Nous avions quitté Perry Farrell sur le dernier album de Jane’s Addiction, "The Great Escape Artist", en 2011 et depuis aucune nouvelle. L’Américain, toujours accompagné de Madame, revient avec un nouvel album solo produit et mixé par Tony Visconti, réputé pour ses collaborations avec le regretté David Bowie, et une flopée de musiciens issus de divers groupes comme Matt Chamberlain et Taylor Hawkins respectivement batteurs de Soundgarden et Foo Fighters ou le guitariste de Bon Jovi Phil X.
Ce collège hétéroclite de musiciens reflètent la diversité qui règne sur "Kind Heaven", un album qui aborde une multitude de sujets, des plus frivoles comme le sexe aux plus sérieux comme la politique, sous l’angle de chansons elles aussi hétéroclites. Ce n’est pas une nouveauté de la part de Perry qui s’amuse régulièrement à donner une définition extensive de sa musique en pigmentant une base pop-rock de variantes psychédéliques, alternatives ou electro. "Kind Heaven" débute par une filiation aux antécédents de Perry avec le rythmé ‘(red, white, and blue) Cheerfulness’ qui fait référence à Satellite Party, le mono-projet avec Nuno Bettencourt à la guitare, et ‘Pirate Punk Politician’ à la densité alternative proche de Jane’s Addiction. Une entame prometteuse qui se poursuit sur d’autres modalités avec le jazzy ‘Snakes Have Many Hips’ qui aurait pu être composé pour le prochain James Bond, le sensuel et electro-rock ‘Machine Girl’ et le décousu funky-folk ‘One’, tous deux chantés en duo avec sa femme Etty.
Pour la suite Perry va jouer sur la combinaison des éléments déjà utilisés jusque-là avec des accents jazz dans la ballade ‘More Than I Could Bear’ au superbe solo de guitare d'Elliot Easton, la coloration electro dans un ‘Spend The Body’ au refrain agaçant et qui se termine en cacophonie et ‘Where Have You Been All My Life’ un peu trop expérimental pour convaincre totalement.

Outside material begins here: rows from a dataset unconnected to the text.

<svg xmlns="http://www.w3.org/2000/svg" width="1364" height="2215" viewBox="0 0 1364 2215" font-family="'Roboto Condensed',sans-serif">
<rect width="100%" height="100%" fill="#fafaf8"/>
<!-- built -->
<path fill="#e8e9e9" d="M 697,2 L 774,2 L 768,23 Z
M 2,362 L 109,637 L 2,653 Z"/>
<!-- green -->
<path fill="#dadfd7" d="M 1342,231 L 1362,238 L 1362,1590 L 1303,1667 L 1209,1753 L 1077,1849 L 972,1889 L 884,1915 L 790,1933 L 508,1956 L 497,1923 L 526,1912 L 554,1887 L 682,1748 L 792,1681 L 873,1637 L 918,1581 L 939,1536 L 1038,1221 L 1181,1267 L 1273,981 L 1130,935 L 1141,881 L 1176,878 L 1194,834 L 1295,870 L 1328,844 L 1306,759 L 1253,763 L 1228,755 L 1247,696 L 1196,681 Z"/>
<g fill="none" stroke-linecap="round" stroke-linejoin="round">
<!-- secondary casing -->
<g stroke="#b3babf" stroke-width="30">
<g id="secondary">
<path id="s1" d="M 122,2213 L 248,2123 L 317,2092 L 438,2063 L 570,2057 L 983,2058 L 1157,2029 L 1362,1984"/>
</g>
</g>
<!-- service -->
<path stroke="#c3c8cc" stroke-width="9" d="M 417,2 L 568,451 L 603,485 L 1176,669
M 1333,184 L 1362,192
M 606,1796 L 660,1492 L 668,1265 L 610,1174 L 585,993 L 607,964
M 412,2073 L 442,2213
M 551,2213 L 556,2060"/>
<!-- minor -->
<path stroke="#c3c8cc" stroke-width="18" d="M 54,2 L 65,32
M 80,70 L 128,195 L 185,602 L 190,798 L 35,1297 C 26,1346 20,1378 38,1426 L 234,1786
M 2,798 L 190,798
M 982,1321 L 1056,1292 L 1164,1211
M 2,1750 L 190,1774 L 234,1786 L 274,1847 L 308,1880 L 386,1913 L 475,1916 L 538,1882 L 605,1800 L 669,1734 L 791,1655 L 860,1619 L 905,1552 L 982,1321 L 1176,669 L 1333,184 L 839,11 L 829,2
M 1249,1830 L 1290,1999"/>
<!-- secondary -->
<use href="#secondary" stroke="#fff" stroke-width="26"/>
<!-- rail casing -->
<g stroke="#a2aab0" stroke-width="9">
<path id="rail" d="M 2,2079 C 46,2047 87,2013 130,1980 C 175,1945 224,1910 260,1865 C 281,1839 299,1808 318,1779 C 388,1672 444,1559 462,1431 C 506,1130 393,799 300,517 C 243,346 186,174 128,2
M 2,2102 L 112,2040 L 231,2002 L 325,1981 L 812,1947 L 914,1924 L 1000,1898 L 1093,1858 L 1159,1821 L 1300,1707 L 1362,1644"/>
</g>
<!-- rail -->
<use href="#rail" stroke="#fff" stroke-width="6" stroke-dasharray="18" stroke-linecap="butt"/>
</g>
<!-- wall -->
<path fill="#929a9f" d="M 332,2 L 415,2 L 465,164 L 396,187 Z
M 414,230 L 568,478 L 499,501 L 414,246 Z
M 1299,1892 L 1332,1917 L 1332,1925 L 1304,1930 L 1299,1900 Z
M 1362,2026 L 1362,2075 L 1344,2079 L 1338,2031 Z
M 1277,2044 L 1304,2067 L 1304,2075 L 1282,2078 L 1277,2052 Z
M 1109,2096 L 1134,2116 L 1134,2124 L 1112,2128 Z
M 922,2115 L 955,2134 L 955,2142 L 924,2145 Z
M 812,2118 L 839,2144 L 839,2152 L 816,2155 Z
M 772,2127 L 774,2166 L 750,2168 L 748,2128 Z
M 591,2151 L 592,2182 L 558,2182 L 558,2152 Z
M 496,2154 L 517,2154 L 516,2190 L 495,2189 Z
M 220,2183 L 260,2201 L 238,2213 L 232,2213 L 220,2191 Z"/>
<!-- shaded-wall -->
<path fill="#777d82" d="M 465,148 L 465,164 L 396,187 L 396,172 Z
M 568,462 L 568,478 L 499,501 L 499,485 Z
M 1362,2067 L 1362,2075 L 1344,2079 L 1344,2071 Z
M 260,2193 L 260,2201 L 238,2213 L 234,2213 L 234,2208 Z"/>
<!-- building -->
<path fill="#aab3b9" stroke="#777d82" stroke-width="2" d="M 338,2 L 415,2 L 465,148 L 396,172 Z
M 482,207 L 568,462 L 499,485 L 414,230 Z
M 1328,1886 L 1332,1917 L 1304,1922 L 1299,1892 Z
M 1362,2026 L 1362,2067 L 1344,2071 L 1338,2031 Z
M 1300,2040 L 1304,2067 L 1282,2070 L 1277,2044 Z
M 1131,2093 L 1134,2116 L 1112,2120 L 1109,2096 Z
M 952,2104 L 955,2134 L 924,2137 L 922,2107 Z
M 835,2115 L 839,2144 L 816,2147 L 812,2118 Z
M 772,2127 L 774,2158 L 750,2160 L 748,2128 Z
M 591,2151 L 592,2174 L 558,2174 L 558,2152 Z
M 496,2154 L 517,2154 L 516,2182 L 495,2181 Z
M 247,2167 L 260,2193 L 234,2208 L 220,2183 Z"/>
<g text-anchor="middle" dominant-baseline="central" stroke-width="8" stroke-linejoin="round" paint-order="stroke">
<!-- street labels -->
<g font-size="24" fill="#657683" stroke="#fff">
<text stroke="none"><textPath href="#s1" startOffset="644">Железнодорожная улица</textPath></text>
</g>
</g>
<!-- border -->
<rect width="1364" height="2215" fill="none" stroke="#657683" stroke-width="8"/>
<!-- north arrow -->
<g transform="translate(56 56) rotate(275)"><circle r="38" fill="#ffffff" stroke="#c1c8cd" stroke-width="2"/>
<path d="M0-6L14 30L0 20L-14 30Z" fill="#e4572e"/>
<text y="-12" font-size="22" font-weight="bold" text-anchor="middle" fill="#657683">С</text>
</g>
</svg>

Une autre caractéristique forte de "Kind Heaven" souligne l’apport de Visconti dans les moments les plus amples et orchestrés. Les orchestrations garnissent avec finesse ‘Snakes Have Many Hips’ pour lui donner son côté dramatique et appuient la grandiloquence de l’onirique ‘Let's All Pray For This World’ aux chœurs fédérateurs. De plus, le travail sur les instrumentations apporte parfois le principal intérêt aux morceaux comme dans ‘More Than I Could Bear’ ou ‘One’ largement porté par les arrangements.
"Kind Heaven" est un disque plaisant à écouter, de meilleure tenue que son dernier album solo, l’insipide techno-ambient "Song Yet To Be Sung" sorti il y a dix-huit ans, ce qui est déjà un motif de satisfaction. La grande diversité de ces compositions aurait pu s’avérer un frein à l’écoute, du fait du manque cohérence de l’ensemble, mais de par sa courte durée d’une demi-heure et sa tonalité de pop légère, la variété de "Kind Heaven" fait plutôt sa force. Pour les amateurs de Perry Farrell, dont le chant et le personnage ne font pas l’unanimité, ce retour sera une nouvelle bien accueillie et divertissante et peut-être, sait-on jamais, un déclencheur pour relancer son groupe phare.